Problem statement: Exact transcription with no images: write out all of the entries below.

Data extracts:
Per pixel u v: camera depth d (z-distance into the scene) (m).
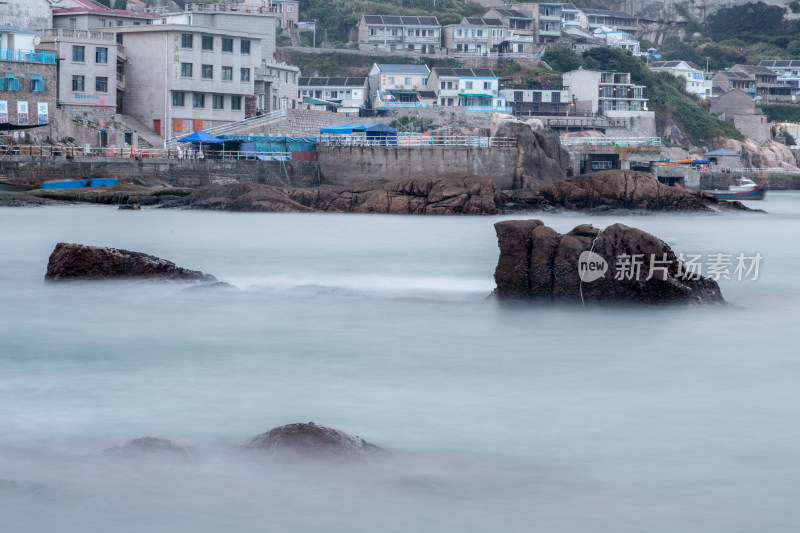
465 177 77.62
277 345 25.42
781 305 32.44
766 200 121.38
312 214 75.75
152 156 87.12
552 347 25.17
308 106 128.12
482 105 148.12
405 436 16.56
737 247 57.00
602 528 12.73
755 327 27.97
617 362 23.30
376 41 167.50
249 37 101.44
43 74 85.75
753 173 154.12
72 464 14.73
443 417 17.91
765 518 13.09
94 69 92.06
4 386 20.25
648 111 160.00
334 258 48.19
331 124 110.00
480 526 12.72
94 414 17.84
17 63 83.81
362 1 186.12
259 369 22.33
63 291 33.66
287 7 176.12
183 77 96.56
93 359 23.36
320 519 12.88
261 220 69.69
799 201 119.25
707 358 23.80
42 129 85.94
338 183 88.50
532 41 180.75
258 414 17.98
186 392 19.81
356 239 57.59
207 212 75.44
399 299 33.72
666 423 17.58
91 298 32.56
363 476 14.39
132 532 12.43
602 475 14.66
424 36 169.12
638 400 19.39
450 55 167.50
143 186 81.38
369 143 93.19
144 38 96.75
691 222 74.38
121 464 14.64
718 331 27.30
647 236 30.33
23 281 36.56
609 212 77.06
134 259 35.12
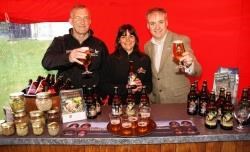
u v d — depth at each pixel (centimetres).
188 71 259
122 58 303
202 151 224
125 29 294
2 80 418
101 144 218
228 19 364
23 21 366
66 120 243
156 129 227
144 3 362
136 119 229
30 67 416
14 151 228
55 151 226
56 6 362
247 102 238
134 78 276
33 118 223
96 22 369
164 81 316
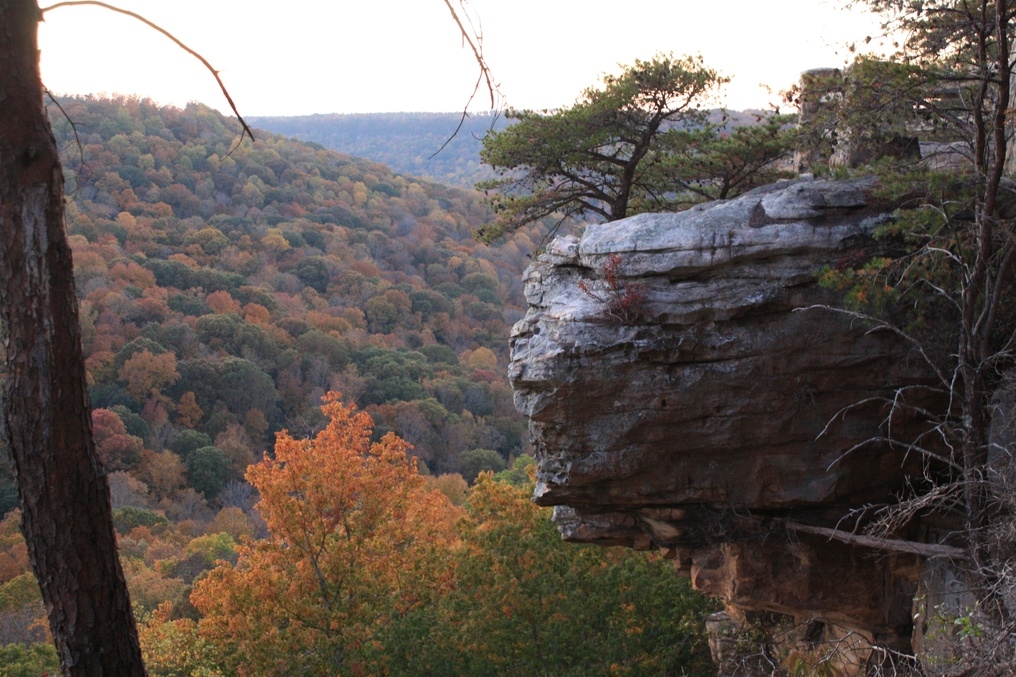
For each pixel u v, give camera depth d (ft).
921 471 32.04
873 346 30.48
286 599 64.44
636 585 61.31
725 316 30.71
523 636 59.36
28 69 14.74
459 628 61.57
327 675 61.16
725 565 35.22
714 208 32.55
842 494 31.81
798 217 31.30
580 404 31.45
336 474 68.80
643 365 31.07
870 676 34.96
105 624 15.10
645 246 31.53
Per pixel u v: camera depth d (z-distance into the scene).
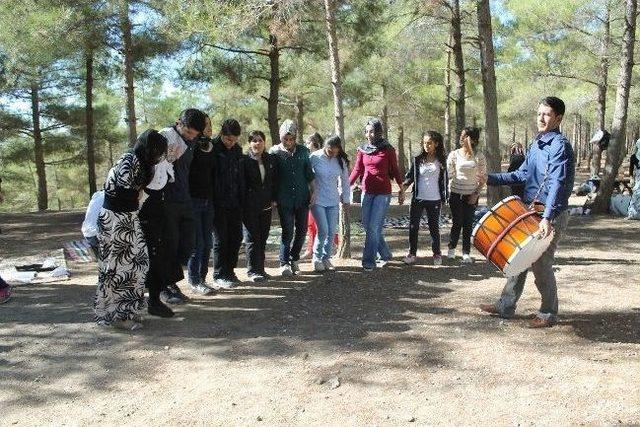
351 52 14.69
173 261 5.42
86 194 39.53
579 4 15.63
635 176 12.08
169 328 5.06
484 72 8.64
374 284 6.57
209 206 6.11
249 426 3.37
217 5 7.71
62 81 21.39
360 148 7.29
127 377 4.05
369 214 7.23
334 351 4.46
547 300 4.90
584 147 44.34
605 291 6.07
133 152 4.80
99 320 5.09
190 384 3.93
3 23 12.15
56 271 7.45
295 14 8.23
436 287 6.40
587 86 18.94
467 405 3.55
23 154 24.06
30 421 3.46
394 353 4.39
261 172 6.60
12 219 15.73
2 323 5.26
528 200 4.86
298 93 21.66
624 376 3.90
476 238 4.82
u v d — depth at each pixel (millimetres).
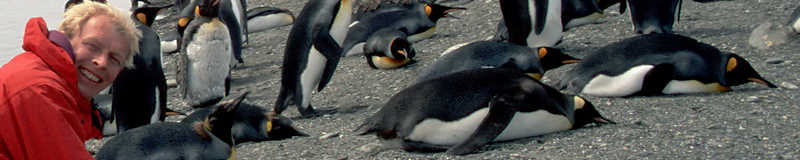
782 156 4395
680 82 5887
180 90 8117
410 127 4941
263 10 11914
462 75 5043
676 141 4781
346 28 6766
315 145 5570
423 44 9320
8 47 11547
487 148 4891
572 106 5160
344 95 7332
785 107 5426
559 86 6363
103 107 6688
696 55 5891
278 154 5430
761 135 4809
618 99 5938
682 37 6055
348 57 9125
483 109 4855
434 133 4918
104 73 2900
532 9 7688
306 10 6703
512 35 7961
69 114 2756
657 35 6109
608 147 4742
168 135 4363
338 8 6617
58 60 2727
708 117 5281
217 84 7863
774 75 6383
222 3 9266
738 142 4699
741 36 7938
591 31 8898
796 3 9281
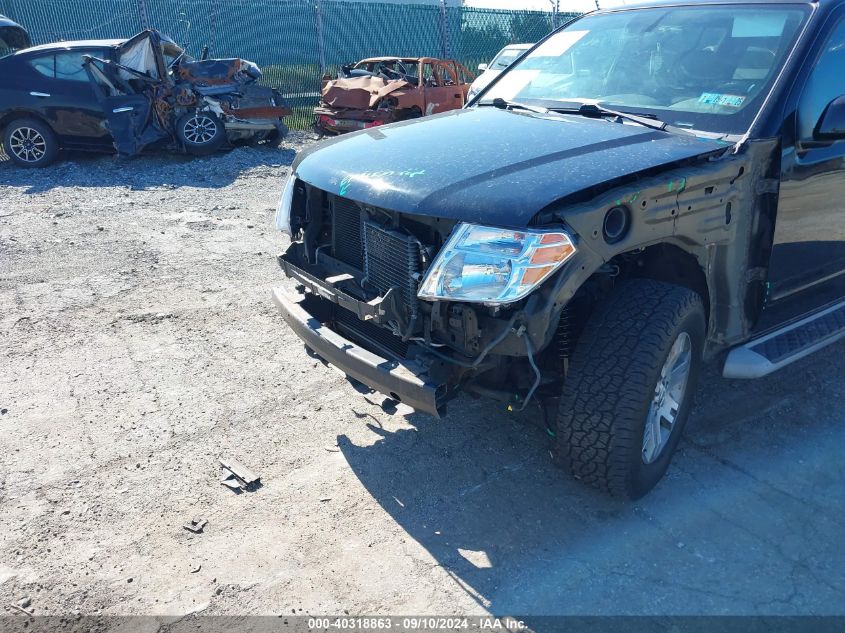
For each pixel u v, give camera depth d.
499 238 2.50
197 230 7.54
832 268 4.03
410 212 2.71
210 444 3.62
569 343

Task response:
Per pixel u v: camera depth d (z-distance into the scene) (m).
465 177 77.62
277 345 25.42
781 305 32.44
766 200 121.38
312 214 75.75
152 156 87.12
552 347 25.17
308 106 128.12
482 105 148.12
405 436 16.56
737 247 57.00
602 528 12.73
755 327 27.97
617 362 23.30
376 41 167.50
249 37 101.44
43 74 85.75
753 173 154.12
72 464 14.73
443 417 17.91
765 518 13.09
94 69 92.06
4 386 20.25
648 111 160.00
334 258 48.19
331 124 110.00
480 526 12.72
94 414 17.84
17 63 83.81
362 1 186.12
259 369 22.33
63 291 33.66
287 7 176.12
183 77 96.56
93 359 23.36
320 519 12.88
261 220 69.69
799 201 119.25
707 358 23.80
42 129 85.94
338 183 88.50
532 41 180.75
258 414 17.98
186 392 19.81
356 239 57.59
207 212 75.44
399 299 33.72
666 423 17.58
91 298 32.56
363 476 14.39
132 532 12.43
602 475 14.66
424 36 169.12
638 400 19.39
450 55 167.50
143 186 81.38
369 143 93.19
144 38 96.75
691 222 74.38
121 464 14.64
718 331 27.30
647 236 30.33
23 281 36.56
609 212 77.06
134 259 35.12
u v d — depth at each pixel (centimetres).
188 71 259
122 58 303
202 151 224
125 29 294
2 80 418
101 144 218
228 19 364
23 21 366
66 120 243
156 129 227
144 3 362
136 119 229
30 67 416
14 151 228
55 151 226
56 6 362
247 102 238
134 78 276
33 118 223
96 22 369
164 81 316
For each pixel u v, give camera depth d (ft).
921 471 32.04
873 346 30.48
286 599 64.44
636 585 61.31
725 316 30.71
523 636 59.36
28 69 14.74
459 628 61.57
327 675 61.16
725 565 35.22
714 208 32.55
842 494 31.81
798 217 31.30
580 404 31.45
336 474 68.80
643 365 31.07
870 676 34.96
105 624 15.10
645 246 31.53
Per pixel u v: camera depth d (z-distance into the scene).
351 52 14.69
173 261 5.42
86 194 39.53
579 4 15.63
635 176 12.08
169 328 5.06
484 72 8.64
374 284 6.57
209 206 6.11
249 426 3.37
217 5 7.71
62 81 21.39
360 148 7.29
127 377 4.05
369 214 7.23
334 351 4.46
547 300 4.90
584 147 44.34
605 291 6.07
133 152 4.80
99 320 5.09
190 384 3.93
3 23 12.15
56 271 7.45
295 14 8.23
436 287 6.40
587 86 18.94
467 405 3.55
23 154 24.06
30 421 3.46
394 353 4.39
261 172 6.60
12 219 15.73
2 323 5.26
528 200 4.86
298 93 21.66
624 376 3.90
476 238 4.82
u v d — depth at each pixel (millimetres).
782 156 4395
680 82 5887
180 90 8117
410 127 4941
263 10 11914
462 75 5043
676 141 4781
346 28 6766
315 145 5570
423 44 9320
8 47 11547
487 148 4891
572 106 5160
344 95 7332
785 107 5426
559 86 6363
103 107 6688
696 55 5891
278 154 5430
761 135 4809
618 99 5938
682 37 6055
348 57 9125
483 109 4855
434 133 4918
104 73 2900
532 9 7688
306 10 6703
512 35 7961
69 114 2756
657 35 6109
608 147 4742
168 135 4363
338 8 6617
58 60 2727
708 117 5281
217 84 7863
774 75 6383
222 3 9266
738 142 4699
741 36 7938
591 31 8898
796 3 9281
For each pixel u v, give camera depth d.
499 238 2.50
197 230 7.54
832 268 4.03
410 212 2.71
210 444 3.62
569 343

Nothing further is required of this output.